Investing.com — Oil prices rose Thursday, riding a wave of risk-off sentiment after the Federal Reserve’s outsized rate cut on Wednesday eased concerns that a slowing U.S. economy would further dent demand for crude.
At 2:06 PM ET (1906 GMT), the stock rose 1.6% to $74.80 per barrel and rose 1.8% to $71.12 per barrel.
Unemployment claims are rising less than expected
The number of Americans filing for unemployment benefits for the first time rose less than expected last week, reaching 219,000 in the week ended September 14, compared to an upwardly revised 231,000 the week before.
Economists had predicted a consensus figure of 230,000.
The figure was better than expected and has gone some way to allaying concerns about the health of the US economy, especially after the Federal Reserve began its latest rate-cutting cycle on Wednesday, cutting rates significantly for the first time since March 2020. 50 basis points to a range of 4.75% to 5%.
While lower interest rates generally bode well for economic activity, the Fed’s aggressive cuts raised some concerns about a possible slowdown in economic growth.
While Fed Chairman Jerome Powell helped allay some of these concerns, he also said that the Fed had no intention of returning to an era of ultra-low interest rates, and that the central bank’s neutral rate would likely be much higher than in has been the case in recent years. past.
His comments indicated that while rates will fall in the short term, the Fed will likely keep rates higher in the medium to long term.
US inventories are falling, but product inventories are increasing
Government data released Wednesday showed oil prices higher than expected at 1.63 million barrels.
Although the draw was much larger than expected for a 0.2 mb draw, it also involved build-in and inventories.
The buildup of product inventories led to growing concerns that U.S. fuel demand was cooling as the travel-heavy summer season drew to a close.
Looking ahead, some expect domestic crude inventories to decline further as exports accelerate again.

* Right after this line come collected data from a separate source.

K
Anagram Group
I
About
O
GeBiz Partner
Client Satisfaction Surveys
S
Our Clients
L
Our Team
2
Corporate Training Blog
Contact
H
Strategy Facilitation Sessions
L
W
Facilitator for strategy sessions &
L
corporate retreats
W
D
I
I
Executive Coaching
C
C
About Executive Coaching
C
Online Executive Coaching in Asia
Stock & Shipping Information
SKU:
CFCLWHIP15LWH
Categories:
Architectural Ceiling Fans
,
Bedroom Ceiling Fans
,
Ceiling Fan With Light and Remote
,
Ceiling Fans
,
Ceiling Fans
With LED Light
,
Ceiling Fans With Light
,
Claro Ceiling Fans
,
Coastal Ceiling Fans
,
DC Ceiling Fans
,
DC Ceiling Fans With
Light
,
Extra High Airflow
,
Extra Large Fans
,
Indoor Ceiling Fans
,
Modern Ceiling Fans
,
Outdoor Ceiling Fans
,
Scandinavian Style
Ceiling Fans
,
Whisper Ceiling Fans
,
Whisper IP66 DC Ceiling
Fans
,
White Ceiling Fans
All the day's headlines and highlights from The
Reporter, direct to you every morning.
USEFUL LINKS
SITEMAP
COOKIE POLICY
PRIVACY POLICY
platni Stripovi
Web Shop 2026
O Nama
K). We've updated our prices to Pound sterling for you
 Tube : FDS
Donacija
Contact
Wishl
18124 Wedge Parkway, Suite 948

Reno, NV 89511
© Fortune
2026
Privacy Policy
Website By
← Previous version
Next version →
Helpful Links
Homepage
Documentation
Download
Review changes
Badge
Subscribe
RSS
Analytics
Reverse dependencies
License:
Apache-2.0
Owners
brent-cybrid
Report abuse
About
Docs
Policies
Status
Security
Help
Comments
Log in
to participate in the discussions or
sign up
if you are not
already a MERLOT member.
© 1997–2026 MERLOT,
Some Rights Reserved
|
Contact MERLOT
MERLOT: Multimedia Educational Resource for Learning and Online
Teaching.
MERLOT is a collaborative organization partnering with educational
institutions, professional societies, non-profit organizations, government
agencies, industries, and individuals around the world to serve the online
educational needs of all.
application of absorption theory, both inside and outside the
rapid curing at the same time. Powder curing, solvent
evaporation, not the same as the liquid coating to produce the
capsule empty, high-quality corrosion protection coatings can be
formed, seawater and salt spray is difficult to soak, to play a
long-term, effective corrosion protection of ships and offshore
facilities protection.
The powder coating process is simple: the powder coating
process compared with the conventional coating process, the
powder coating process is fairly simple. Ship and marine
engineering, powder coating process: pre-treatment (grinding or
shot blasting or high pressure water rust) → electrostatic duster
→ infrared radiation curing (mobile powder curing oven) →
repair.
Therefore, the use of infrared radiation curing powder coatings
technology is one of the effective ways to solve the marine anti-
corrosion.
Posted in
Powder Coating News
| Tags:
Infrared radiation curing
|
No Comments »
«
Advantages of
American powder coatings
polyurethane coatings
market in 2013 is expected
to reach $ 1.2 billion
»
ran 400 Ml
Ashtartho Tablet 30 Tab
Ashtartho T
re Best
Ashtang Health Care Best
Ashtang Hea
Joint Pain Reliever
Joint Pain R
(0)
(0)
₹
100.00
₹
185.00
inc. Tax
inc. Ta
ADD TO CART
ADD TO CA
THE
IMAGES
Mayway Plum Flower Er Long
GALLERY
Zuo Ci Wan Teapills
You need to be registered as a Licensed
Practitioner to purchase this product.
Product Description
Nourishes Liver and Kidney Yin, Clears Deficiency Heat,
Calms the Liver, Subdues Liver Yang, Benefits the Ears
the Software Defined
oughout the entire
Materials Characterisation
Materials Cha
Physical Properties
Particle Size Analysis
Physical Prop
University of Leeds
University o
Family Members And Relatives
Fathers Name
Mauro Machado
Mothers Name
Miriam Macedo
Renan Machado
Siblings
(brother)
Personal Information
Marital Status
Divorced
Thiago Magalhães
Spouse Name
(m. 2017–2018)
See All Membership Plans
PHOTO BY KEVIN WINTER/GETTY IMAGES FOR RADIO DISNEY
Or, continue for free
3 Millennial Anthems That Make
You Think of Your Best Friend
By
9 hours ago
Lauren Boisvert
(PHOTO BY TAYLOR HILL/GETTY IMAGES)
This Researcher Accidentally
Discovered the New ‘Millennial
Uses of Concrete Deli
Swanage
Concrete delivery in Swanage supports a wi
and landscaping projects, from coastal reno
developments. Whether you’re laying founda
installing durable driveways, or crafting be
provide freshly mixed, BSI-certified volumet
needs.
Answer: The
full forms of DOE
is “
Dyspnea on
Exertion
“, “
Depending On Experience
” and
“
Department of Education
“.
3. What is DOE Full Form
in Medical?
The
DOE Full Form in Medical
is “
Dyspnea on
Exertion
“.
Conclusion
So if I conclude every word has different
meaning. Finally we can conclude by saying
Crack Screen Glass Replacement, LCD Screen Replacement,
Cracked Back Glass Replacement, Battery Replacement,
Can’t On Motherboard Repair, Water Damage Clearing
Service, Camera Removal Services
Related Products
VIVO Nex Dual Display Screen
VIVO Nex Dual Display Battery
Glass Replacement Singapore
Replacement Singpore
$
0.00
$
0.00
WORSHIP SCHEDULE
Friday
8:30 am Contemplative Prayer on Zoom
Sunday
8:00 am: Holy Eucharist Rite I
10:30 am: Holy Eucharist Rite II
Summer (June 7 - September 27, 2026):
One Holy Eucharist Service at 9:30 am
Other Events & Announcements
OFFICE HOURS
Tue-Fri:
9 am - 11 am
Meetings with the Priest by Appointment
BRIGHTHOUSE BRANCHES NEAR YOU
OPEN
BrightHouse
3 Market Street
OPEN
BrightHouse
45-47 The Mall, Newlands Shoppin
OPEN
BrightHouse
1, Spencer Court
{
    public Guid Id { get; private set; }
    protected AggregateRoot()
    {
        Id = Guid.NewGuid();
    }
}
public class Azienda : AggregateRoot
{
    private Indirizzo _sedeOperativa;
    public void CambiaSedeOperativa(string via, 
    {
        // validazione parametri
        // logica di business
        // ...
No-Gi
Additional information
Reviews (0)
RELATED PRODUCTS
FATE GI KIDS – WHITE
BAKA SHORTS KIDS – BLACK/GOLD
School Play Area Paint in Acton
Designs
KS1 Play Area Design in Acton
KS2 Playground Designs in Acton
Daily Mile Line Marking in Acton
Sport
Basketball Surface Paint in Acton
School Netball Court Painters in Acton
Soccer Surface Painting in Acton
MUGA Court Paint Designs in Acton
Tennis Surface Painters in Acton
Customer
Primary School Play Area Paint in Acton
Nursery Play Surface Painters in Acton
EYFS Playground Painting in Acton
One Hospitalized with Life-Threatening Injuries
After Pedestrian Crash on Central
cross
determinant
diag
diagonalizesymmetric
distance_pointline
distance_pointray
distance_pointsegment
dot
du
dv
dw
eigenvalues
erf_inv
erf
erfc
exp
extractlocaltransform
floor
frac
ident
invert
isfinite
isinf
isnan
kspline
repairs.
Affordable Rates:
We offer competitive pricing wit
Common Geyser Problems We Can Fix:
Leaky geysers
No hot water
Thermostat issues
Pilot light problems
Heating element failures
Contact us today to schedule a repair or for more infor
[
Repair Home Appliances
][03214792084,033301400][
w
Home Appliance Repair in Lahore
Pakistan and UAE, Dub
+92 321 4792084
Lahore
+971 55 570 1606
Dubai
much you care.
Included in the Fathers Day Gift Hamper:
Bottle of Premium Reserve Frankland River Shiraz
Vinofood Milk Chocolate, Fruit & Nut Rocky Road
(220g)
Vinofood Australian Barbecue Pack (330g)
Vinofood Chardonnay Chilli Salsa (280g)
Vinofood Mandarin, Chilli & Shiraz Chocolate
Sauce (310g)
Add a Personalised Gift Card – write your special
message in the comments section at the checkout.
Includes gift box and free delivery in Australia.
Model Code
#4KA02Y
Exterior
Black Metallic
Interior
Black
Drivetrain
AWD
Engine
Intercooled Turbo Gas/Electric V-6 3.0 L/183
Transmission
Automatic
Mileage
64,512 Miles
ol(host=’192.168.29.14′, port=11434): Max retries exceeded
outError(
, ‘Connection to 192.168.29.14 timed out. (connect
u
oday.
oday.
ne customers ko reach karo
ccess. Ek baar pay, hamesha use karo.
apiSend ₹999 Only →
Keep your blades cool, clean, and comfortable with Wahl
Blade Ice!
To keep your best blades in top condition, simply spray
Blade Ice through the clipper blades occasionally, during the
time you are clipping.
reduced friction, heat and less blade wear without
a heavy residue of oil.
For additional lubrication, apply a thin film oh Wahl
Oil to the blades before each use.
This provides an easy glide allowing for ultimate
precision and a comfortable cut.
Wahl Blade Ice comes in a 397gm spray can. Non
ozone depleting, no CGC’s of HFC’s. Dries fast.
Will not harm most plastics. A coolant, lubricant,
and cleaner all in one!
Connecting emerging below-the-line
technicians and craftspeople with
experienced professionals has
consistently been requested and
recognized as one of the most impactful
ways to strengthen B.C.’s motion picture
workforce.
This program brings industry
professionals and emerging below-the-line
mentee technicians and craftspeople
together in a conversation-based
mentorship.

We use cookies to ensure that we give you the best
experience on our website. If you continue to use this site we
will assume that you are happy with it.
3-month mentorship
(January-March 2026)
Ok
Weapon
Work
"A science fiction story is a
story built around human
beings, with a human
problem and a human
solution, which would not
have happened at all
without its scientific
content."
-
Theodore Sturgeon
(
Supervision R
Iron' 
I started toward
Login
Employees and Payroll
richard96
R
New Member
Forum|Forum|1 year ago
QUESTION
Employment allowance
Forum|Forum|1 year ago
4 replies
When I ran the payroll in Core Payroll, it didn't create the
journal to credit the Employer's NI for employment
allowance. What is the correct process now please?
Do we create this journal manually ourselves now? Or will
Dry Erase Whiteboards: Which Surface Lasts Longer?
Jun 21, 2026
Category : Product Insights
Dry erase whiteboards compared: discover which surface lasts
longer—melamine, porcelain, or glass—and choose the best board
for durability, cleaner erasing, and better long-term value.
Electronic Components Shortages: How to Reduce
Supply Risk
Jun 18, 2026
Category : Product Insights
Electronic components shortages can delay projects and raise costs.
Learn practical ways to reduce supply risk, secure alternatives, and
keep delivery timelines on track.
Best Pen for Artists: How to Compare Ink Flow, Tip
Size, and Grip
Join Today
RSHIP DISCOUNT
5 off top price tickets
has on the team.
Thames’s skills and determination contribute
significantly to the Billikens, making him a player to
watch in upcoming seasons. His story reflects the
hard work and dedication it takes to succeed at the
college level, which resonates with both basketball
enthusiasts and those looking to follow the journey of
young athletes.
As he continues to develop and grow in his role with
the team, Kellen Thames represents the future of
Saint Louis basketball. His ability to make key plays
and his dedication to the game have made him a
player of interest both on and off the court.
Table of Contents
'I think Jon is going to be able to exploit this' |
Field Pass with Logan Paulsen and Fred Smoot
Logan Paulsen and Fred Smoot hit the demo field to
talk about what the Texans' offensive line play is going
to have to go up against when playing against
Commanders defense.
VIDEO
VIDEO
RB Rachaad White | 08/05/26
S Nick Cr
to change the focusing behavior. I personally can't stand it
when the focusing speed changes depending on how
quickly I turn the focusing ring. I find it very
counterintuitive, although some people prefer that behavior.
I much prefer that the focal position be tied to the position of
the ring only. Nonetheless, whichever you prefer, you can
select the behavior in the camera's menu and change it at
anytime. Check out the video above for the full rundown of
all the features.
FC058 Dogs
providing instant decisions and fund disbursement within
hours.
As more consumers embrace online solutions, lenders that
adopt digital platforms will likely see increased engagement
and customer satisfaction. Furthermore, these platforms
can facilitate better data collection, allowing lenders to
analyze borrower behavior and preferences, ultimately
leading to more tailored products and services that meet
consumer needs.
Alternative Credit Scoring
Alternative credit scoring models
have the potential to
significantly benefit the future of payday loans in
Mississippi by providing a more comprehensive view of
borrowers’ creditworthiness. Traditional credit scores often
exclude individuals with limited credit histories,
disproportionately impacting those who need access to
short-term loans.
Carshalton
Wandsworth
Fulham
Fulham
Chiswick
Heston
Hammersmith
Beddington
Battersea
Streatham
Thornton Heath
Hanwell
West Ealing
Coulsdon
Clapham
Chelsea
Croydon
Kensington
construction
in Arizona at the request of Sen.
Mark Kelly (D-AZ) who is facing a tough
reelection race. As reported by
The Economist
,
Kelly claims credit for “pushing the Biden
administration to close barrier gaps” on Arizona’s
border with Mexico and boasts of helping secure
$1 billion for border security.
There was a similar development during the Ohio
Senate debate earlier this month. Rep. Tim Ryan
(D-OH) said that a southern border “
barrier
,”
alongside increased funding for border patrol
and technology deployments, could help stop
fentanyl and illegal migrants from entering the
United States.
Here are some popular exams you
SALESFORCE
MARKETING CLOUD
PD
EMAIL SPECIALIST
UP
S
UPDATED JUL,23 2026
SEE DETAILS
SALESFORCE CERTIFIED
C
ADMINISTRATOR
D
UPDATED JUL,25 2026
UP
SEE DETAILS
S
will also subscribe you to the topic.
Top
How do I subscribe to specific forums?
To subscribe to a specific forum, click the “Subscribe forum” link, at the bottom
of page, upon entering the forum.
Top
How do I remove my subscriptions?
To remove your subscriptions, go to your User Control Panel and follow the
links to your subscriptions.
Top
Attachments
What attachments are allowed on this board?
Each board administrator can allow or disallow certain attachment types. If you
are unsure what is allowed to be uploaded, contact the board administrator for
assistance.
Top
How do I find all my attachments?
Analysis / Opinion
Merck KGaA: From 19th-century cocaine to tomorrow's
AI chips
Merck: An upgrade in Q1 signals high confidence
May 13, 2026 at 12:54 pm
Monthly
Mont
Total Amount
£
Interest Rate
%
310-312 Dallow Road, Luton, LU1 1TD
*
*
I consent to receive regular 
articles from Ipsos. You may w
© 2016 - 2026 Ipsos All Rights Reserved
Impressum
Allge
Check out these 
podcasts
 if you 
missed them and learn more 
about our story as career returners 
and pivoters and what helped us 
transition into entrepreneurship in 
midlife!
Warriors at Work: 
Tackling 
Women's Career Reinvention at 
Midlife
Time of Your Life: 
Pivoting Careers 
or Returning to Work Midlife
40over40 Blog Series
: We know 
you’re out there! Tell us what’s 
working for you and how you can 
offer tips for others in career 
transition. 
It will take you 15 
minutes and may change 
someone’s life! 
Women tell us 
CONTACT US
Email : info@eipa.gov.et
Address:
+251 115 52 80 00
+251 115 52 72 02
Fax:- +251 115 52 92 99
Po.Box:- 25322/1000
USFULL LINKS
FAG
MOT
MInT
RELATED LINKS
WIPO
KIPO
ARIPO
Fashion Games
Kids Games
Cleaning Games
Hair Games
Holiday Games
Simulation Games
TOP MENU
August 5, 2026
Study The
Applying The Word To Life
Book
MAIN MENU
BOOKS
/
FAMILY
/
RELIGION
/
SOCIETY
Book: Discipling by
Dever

“We expect a significant recovery in crude oil and product exports this week. On the product side, our preliminary expectations point to gasoline (-1.5 MM BBL) and distillate (-3.7 MM BBL) declines by a built-in jet (+0.5 MM BBL),” Macquarie said in a recent note.
The crude oil shortage could boost Brent
Still, prices could be pushed up in the short term as demand may outpace supply in the fourth quarter, Citi analysts said.
A reported decision by the Organization of the Petroleum Exporting Countries and its allies to delay the start of a taper of voluntary production cuts, along with continued supply losses in Libya, is expected to contribute to an oil market deficit of around 0.4 million barrels per day in the last three months of 2024, the Citi analysts said.
They added that such a trend could provide some temporary support to Brent “in the $70 to $75 per barrel range.”
Meanwhile, the benchmark could be further boosted by a potential recovery from recently tepid demand from top oil importer China, the analysts said.
But they indicated they still anticipate “renewed price weakness” in 2025, with Brent heading towards $60 a barrel on a looming one million barrel-per-day surplus.